Einer der wichtigsten Bausteine: der Club Carlsplatz. Stammkunden erhalten vom jeweiligen Händler ihres Vertrauens eine Clubkarte. Karteninhaber können dann von Vergünstigungen und dergleichen profitieren. So können Rabatte eingeräumt, eine Aufbewahrung der Einkäufe arrangiert oder Parplatzkontingente gewährt werden.

Zudem sollen Kooperationen mit potentiellen Partnern angestoßen werden, um gemeinsame Vermarktungsaktionen auf den Weg zu bringen. Warum nicht beispielsweise eine Weinprobe auf dem Carlsplatz, wenn in der Stadt eine Weinmesse stattfindet?

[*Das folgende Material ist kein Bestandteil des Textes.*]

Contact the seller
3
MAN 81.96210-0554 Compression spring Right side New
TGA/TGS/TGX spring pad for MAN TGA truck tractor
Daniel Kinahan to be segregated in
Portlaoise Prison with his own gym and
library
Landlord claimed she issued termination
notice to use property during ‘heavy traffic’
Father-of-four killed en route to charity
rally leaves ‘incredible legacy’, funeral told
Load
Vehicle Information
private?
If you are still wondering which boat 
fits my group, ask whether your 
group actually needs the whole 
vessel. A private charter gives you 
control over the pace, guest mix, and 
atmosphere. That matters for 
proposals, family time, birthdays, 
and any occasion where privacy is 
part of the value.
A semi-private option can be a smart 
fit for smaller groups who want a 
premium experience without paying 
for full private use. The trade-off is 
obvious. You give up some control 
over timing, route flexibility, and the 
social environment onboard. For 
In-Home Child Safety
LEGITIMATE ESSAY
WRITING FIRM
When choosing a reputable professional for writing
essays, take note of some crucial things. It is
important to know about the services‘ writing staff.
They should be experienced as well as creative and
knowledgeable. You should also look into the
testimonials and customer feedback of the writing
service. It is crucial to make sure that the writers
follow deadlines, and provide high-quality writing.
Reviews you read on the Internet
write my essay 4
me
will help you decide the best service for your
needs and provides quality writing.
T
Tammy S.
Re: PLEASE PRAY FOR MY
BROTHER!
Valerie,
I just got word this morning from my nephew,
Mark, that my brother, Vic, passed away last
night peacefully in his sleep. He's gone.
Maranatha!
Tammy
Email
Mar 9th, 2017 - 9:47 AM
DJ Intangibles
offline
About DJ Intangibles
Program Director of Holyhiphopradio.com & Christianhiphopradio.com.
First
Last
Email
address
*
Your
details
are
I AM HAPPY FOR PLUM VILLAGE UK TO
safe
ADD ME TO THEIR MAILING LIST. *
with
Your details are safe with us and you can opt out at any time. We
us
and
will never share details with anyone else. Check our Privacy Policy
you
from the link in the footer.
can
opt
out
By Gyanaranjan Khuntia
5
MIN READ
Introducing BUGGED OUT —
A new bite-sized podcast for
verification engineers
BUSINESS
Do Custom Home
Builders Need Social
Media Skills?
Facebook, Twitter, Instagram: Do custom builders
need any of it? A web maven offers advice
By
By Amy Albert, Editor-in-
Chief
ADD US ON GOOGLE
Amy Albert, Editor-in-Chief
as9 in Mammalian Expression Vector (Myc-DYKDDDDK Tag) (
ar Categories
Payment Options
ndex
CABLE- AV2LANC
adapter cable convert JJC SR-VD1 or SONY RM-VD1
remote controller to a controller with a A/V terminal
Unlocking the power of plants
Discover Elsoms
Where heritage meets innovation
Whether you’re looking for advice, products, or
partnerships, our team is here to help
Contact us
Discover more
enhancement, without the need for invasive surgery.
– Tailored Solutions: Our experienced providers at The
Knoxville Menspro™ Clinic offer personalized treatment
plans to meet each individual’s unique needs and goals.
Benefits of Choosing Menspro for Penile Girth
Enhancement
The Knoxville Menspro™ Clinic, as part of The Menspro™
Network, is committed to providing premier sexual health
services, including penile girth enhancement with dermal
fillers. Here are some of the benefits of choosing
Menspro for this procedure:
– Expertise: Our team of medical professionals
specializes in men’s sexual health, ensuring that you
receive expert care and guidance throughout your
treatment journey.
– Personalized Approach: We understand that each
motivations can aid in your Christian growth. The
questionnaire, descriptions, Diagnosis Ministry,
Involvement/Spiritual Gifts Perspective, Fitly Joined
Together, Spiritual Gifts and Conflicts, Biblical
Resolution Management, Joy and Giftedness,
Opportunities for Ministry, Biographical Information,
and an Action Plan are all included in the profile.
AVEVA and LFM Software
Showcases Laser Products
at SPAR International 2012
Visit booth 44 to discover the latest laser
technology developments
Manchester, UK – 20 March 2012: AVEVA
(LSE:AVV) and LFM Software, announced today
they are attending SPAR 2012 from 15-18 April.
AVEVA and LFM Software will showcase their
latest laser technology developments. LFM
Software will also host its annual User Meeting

„Unsere Vision ist es“, so Sven Eggert von der Eggert Group, „für den Carlsplatz ein gemeinschaftliches Erlebnis zu schaffen.“ Das betrifft Händler und Kunden gleichermaßen. Wichtig bei den Plänen ist das rechte Augenmaß. „Wir müssen aufpassen, dass das Ganze nicht übervermarktet wird“, so Eggert.
Punkten soll der Carlsplatz vor allem mit dem, was er bereits hat, ein Lebens- und Einkaufsgefühl, dass von persönlichem Kontakt zwischen den Händlern und ihren Kunden geprägt ist. „Ganz wichtig ist die Mischung von allem und das Gefühl – das unterscheidet uns zum Beispiel von Amazon“, betont Andre Zalbertus.

Auch soll das Verhältnis zwischen alteingesessenen und neuen Händlern verbessert werden. Erste konstruktive Gespräche hat Zalbertus bereits geführt.